Wednesday, October 01, 2014

Marinelli Report - Week 4 - New Orleans

How is the Cowboys defense doing what it is doing?  And can they keep doing it for 16 games?

These are 2 legitimate questions as we head into Week 5 against the Houston Texans.  Because on Sunday night, the Cowboys defense hung in there and stopped the Saints when it mattered on several occasions.

New Orleans and their elite offense had 4 full possessions in the 1st half.  They totaled 22 snaps for 106 total yards in those 4 drives that resulted in 0 points, 2 punts, a missed field goal, and an interception.  The interception gave the Cowboys the ball with a short field and allowed them to add to their intermission advantage, which would stand at 24-0.

How was this accomplished?

Great question.  Heavy blitzing early in the evening and then dropping 7 and 8 as the lead was in hand.  Also, to be honest, Drew Brees was just erratic.  Was that because the Cowboys were getting to him and moving him off his spot?  Maybe.  He was hurried a lot, but only hit 5 times, and barely touched most of the night.  Was it a bad night or did the Cowboys force a bad night?  Probably a bit of both.

There is no question that once again we are impressed by this team's defensive motor.  They fly to the ball and rally around the action very well.  This is a defense of fighters and high-motor players who want to get in on the ball.  Credit the scouts and coaches for knowing what type of players they need to target.  The question remains whether they are high enough in premium talent and whether motor alone can win over the long samples.

Now, in the 2nd half, the Saints mounted a rally, gathered statistics that made it look like they accomplished quite a bit offensively, but this game was won and lost in the early going, as the Cowboys ambushed a strong opponent in their stadium for the first time in ages.


So, now, back to the 2 questions at the top of the page:  How is the Cowboys defense doing what it is doing?  And can they keep doing it for 16 games?

If only our memories had a date search.  Because, at the present, we remember the 2013 Cowboys defense as one of the most wretched collections of underachievers our eyes have ever seen.  But, what did we think 365 days ago?

Luckily, my blog keeps archives. I can revisit exactly how I felt when I sat in front of this very computer and put my thoughts on the screen about the early returns from the 2013 Cowboys defense after a handful of games. Here I was on September 23, 2013:

Perhaps, these jockeys are reaching this group of Cowboys defenders in a way Rob Ryan wasn't.  Or, maybe we are seeing a different approach to losing players to injury and "next man up".  We likely need to let this season develop more before making any bold proclamations, but the early returns are quite impressive.
I have been assured by many from around the league that these two guys - and Marinelli in particular - can routinely pull off projects like Hayden and Selvie.  They describe him as a coach who will absolutely push defensive linemen to be the very best version of themselves that they will ever be.  And have you ever seen Jason Hatcher look like this?  I cannot believe he has been here since 2006 and we are just starting to see what they must have hoped he would become back then.

#### What to work on:
Can you take the column on the Cowboys defense above further, picking up right after its last sentence?

#### Extracted entries:

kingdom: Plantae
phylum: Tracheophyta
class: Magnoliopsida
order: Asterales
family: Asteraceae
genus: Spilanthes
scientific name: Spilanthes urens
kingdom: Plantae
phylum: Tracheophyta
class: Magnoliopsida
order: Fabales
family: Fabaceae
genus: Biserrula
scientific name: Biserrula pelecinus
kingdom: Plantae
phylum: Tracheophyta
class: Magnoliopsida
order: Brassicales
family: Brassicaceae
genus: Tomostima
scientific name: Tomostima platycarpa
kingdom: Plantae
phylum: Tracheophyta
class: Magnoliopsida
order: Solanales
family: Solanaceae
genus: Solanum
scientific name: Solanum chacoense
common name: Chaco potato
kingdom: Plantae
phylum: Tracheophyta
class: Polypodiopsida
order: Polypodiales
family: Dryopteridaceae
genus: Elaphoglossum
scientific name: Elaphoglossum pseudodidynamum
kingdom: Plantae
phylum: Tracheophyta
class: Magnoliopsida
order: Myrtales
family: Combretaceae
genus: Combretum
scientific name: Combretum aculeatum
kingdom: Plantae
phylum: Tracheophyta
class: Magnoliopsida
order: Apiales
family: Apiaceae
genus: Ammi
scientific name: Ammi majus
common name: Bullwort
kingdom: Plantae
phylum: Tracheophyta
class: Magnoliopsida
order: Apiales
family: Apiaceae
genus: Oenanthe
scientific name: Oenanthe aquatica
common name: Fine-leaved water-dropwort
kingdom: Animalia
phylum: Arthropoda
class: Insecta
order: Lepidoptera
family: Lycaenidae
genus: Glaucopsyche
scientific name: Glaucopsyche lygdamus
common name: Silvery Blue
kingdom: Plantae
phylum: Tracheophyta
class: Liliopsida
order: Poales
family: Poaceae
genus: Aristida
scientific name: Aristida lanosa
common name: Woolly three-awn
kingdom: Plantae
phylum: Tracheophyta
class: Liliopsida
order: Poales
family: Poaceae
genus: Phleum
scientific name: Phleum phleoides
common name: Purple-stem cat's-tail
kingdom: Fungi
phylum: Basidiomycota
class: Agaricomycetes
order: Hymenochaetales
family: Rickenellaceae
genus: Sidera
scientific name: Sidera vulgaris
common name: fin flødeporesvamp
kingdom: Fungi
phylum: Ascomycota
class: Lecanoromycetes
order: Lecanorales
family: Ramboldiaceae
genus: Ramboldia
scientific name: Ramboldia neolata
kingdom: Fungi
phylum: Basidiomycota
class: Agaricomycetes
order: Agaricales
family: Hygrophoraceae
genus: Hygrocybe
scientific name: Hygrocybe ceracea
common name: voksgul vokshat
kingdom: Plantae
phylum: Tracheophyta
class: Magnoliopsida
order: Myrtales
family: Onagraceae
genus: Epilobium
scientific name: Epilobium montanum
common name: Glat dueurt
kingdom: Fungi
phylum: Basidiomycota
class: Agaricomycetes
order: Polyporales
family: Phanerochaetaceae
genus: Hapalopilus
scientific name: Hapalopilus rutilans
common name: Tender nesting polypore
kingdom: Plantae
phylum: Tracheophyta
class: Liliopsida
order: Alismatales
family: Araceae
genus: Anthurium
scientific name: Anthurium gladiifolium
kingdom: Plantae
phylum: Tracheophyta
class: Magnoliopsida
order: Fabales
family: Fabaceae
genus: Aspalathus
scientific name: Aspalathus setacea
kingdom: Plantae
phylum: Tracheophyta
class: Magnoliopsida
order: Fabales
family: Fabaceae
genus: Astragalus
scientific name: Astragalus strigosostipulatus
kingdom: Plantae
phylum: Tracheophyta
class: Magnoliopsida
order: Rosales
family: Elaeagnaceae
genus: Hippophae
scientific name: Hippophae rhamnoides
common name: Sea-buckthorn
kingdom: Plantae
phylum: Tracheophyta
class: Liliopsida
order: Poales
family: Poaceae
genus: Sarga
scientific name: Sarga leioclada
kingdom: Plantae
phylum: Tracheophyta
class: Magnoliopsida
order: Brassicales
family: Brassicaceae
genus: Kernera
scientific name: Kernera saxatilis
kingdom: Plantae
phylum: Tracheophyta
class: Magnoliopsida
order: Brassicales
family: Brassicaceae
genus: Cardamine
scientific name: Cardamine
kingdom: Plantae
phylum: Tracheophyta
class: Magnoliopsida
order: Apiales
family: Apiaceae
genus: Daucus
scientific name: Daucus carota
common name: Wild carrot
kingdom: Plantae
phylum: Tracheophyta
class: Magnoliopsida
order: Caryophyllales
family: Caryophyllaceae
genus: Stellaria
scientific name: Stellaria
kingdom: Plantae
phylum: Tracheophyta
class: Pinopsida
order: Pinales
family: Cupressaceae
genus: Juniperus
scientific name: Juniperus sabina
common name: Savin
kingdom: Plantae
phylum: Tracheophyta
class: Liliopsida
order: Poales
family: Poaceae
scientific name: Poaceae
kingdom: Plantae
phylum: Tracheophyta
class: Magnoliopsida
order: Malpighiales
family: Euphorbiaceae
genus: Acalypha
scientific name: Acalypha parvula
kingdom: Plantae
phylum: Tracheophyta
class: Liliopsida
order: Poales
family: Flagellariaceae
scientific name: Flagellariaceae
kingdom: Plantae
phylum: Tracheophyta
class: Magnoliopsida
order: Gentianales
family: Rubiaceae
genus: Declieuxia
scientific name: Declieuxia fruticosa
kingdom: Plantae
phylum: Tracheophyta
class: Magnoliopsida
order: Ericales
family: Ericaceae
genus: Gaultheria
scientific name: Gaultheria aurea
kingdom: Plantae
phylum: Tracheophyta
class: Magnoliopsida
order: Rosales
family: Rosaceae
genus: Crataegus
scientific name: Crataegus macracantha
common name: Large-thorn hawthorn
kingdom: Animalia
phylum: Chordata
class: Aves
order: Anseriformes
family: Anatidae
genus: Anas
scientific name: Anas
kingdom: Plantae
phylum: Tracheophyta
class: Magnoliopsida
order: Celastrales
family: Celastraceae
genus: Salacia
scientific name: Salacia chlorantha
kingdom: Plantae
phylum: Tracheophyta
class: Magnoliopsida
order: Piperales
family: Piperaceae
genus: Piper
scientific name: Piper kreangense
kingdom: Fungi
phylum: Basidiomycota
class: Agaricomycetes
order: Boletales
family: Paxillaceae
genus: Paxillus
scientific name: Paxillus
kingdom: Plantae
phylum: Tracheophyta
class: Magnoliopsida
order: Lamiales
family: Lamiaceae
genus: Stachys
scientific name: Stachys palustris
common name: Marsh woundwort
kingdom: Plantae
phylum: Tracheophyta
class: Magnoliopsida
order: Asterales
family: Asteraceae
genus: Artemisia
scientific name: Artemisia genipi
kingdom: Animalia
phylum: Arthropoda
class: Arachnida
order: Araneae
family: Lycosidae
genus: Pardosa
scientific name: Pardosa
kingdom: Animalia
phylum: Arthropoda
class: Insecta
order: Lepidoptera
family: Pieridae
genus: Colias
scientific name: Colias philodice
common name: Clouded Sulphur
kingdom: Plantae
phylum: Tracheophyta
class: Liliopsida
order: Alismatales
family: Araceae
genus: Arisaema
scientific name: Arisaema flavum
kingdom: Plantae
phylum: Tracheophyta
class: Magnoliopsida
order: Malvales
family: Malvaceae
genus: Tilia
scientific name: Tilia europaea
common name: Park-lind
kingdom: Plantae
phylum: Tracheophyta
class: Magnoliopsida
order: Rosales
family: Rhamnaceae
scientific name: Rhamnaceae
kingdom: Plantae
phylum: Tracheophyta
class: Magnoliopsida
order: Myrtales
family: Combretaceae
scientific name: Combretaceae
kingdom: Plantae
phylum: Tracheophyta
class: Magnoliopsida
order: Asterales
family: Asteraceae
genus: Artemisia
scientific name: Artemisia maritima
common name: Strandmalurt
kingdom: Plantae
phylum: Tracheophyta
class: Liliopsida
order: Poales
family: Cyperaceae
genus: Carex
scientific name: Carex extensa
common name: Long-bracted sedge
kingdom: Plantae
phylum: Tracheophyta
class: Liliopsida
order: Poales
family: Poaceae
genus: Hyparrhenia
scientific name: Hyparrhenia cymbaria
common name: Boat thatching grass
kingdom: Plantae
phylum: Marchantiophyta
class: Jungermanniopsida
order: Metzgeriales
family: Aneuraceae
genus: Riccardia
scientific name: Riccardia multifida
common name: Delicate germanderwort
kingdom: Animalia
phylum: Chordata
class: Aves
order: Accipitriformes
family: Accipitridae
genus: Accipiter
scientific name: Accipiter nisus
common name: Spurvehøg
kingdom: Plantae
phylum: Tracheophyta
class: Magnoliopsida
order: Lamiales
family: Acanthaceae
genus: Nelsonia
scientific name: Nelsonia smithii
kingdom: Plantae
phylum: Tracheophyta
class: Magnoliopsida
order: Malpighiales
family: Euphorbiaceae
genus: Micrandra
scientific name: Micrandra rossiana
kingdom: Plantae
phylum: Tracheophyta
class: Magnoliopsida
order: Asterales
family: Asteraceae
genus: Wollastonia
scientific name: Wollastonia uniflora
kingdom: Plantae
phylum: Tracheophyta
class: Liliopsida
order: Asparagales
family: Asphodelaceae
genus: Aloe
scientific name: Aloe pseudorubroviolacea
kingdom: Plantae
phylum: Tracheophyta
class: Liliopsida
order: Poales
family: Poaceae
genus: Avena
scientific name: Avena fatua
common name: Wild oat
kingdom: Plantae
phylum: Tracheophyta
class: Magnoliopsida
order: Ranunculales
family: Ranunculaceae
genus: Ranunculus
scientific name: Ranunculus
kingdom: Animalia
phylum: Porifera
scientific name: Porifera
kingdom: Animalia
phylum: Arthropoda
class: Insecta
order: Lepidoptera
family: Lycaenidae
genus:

#### Reply:
And if we consider the things that a Kiffin defense is known for: splash plays, pressure on a QB, and getting off the field on 3rd Downs, we would have to feel pretty strongly that this version looks promising.  
I always thought Rob Ryan was handcuffed by the personnel issues he was handed and then the injuries that took away huge weapons like Sean Lee and Bruce Carter last season.  And that is true, but the takeaways never happened and the team was horrendous on 3rd Downs.  They have been in the bottom 3rd in the league at getting off the field on 3rd Downs since they were last in the playoffs in 2009.  So, to see them 5th in the league through 3 weeks, especially without Spencer or Ratliff in the lineup is fantastic.  
Wow.  Do you mean to tell me that on October 1 of last season, we felt pretty pleased about where the Cowboys defense was after 4 games?


So, just to pound this point home, let's compare the 2 seasons with only September statistics.  These are the numbers allowed by the Cowboys defense through 4 games.  Stop me when you are staggered.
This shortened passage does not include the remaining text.